Un spectacle imposant se déroule deux fois l'an entre le pharaon et le cosmos ; il est possible d'y assister encore aujourd'hui. La mise en scène est parfaite. Deux jours précis dans l'année, les rayons du soleil levant pénètrent dans la montagne sur une distance de 45 mètres ; au bout du couloir, ils viennent frapper directement la statue de Ramsès II qui trône dans le sanctuaire à la droite du dieu suprême. La lumière du soleil éclaire uniquement le dieu et le pharaon ; les autres statues demeurent dans l'ombre. (26:17)

26:39

L'Égypte semble quelquefois irréelle. Comment l'eau et le désert peuvent-ils se côtoyer si étroitement ? Il n'est pas étonnant que les hommes de ce pays aient développé très tôt une conception particulière de la vie et de la mort. L'eau vivante se figeant soudain en désert : pour les Égyptiens, l'immobilité représentait la mort. Leur plus grande crainte était que survienne un arrêt subit de la barque solaire. (27:06)

27:07

La mort dans le désert offrait une image concrète de cet arrêt de mouvement. Un exemple de momification. Dans le désert, le temps semble être arrêté. (27:19)

27:31

Par la momification, on tentait de préserver le plus possible la personne du mort. (27:35) / 27:38 Aujourd'hui, la momie de Ramsès nous en dit davantage sur sa personnalité que les visages de pierre des colosses d'Abou Simbel. Les Égyptiens ne voulaient pas nier la mort, mais sauvegarder au maximum l'individualité du défunt. (27:56) / 27:59 Leurs techniques de momification parfaites nous permettent une rencontre directe avec les morts et leur histoire. (28:06)

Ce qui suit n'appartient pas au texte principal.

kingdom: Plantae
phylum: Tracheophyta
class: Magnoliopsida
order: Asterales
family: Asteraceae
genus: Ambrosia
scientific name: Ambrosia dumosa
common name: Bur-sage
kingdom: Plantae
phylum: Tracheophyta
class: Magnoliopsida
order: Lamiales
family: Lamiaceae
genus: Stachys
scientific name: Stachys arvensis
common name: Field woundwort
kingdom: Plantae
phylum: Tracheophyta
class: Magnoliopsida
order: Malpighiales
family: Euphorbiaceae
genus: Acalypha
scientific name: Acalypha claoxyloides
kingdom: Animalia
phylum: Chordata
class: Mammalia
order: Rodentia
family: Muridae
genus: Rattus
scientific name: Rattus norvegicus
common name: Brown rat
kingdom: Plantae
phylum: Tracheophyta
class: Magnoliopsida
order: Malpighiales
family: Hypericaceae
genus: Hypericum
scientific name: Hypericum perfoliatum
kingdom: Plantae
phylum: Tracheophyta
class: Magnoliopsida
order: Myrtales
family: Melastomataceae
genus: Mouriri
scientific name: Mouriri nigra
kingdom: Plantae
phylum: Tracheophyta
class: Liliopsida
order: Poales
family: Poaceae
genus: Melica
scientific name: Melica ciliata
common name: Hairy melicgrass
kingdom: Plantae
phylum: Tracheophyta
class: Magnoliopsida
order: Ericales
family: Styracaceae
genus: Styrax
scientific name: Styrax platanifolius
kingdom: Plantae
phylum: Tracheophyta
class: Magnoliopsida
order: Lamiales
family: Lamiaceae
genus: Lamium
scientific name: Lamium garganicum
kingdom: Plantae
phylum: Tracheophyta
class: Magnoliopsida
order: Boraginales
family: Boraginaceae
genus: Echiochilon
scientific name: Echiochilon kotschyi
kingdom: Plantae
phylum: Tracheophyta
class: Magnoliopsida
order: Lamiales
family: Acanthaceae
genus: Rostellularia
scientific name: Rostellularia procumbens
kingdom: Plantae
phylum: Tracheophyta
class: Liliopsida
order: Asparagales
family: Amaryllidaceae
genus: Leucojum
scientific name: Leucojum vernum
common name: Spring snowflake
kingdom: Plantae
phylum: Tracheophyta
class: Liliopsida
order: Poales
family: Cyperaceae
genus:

28:07 Nous voyons encore les couleurs des roses déposées sur le cercueil voici plusieurs milliers d'années. (28:12)

28:14 Nous voyons les traits distordus du roi mort au combat. (28:17)

28:26 Nous voyons Ramsès V, victime d'une épidémie de variole.

28:31 Les momies égyptiennes nous font rencontrer des individualités, plus que dans aucune autre culture. Des individus à la mentalité très proche de la nôtre. (28:40)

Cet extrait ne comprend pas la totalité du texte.